Le testimonianze raccolte tra i ragazzi già liberati descrivono minacce costanti, punizioni esemplari per scoraggiare le fughe, marce forzate nella boscaglia, trasferimenti continui per eludere i sorvoli dei jet militari, cibo scarso e paura come compagna quotidiana. È uno schema che si ripete nelle aree di confine tra Niger, Kwara, Kebbi e Kaduna.
Il caso di Papiri mostra alcuni elementi di miglior coordinamento tra autorità federali e statali, con il coinvolgimento dell’Office of the National Security Adviser (ONSA). Resta però opaca la catena di comando e mancano informazioni su arresti e procedimenti giudiziari. Senza dati pubblici su indagini e condanne, la fiducia dell’opinione pubblica fatica a consolidarsi.
Garantire sicurezza a una scuola rurale come la St. Mary’s non significa trasformarla in una caserma. Significa investire in prevenzione concreta, registri aggiornati, sistemi di allerta, collaborazione stabile tra comunità locali e forze dell’ordine. Nei sequestri di massa, anche il conteggio degli ostaggi diventa complesso. A Papiri, le cifre oscillano per giorni a causa di registri incompleti, assenze, fughe e trasferimenti caotici. Una gestione digitale delle presenze, accessibile alle autorità locali, non è un dettaglio tecnico ma una misura di sicurezza.

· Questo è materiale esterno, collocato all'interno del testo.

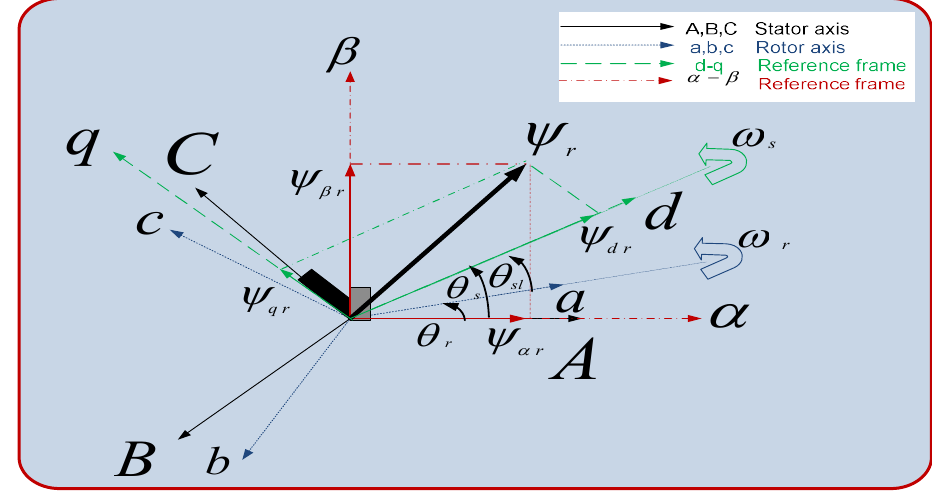
Figure 4. Transformation of the rotor flux vector.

Resta infine la questione della giustizia. Quanti responsabili di sequestri scolastici finiscono realmente davanti a un tribunale? Le cronache raccontano più rilasci che processi. Senza indagini finanziarie sui flussi dei riscatti e senza cooperazione tra Stati, l’industria del sequestro continua a prosperare.
Dopo l’annuncio del rilascio, le dichiarazioni ufficiali si concentrano sulla gioia delle famiglie e sull’efficacia delle forze di sicurezza. Le parole più nette arrivano però dalle Nazioni Unite e dalle organizzazioni per i diritti umani: normalizzare l’idea che andare a scuola comporti un rischio è una sconfitta collettiva. In un Paese che conta milioni di bambini fuori dal sistema educativo, ogni sequestro alimenta l’abbandono scolastico e allarga le disuguaglianze.
Nelle case di Papiri, la notte del 21 dicembre è stata diversa dalle precedenti. I ragazzi stanno tornando, così promettono da Abuja, e con loro torna una normalità fragile. Se la liberazione dei 130 studenti segna la fine di una vicenda, la sicurezza delle scuole dovrebbe segnare l’inizio di una politica strutturata. Il resto sono immagini necessarie, ma non sufficienti.
Fonti: Presidenza della Repubblica Federale della Nigeria, Christian Association of Nigeria, UNICEF, Nazioni Unite, Safe Schools Declaration, SBM Intelligence, dichiarazioni ufficiali dello Stato del Niger, testimonianze raccolte da media locali nigeriani.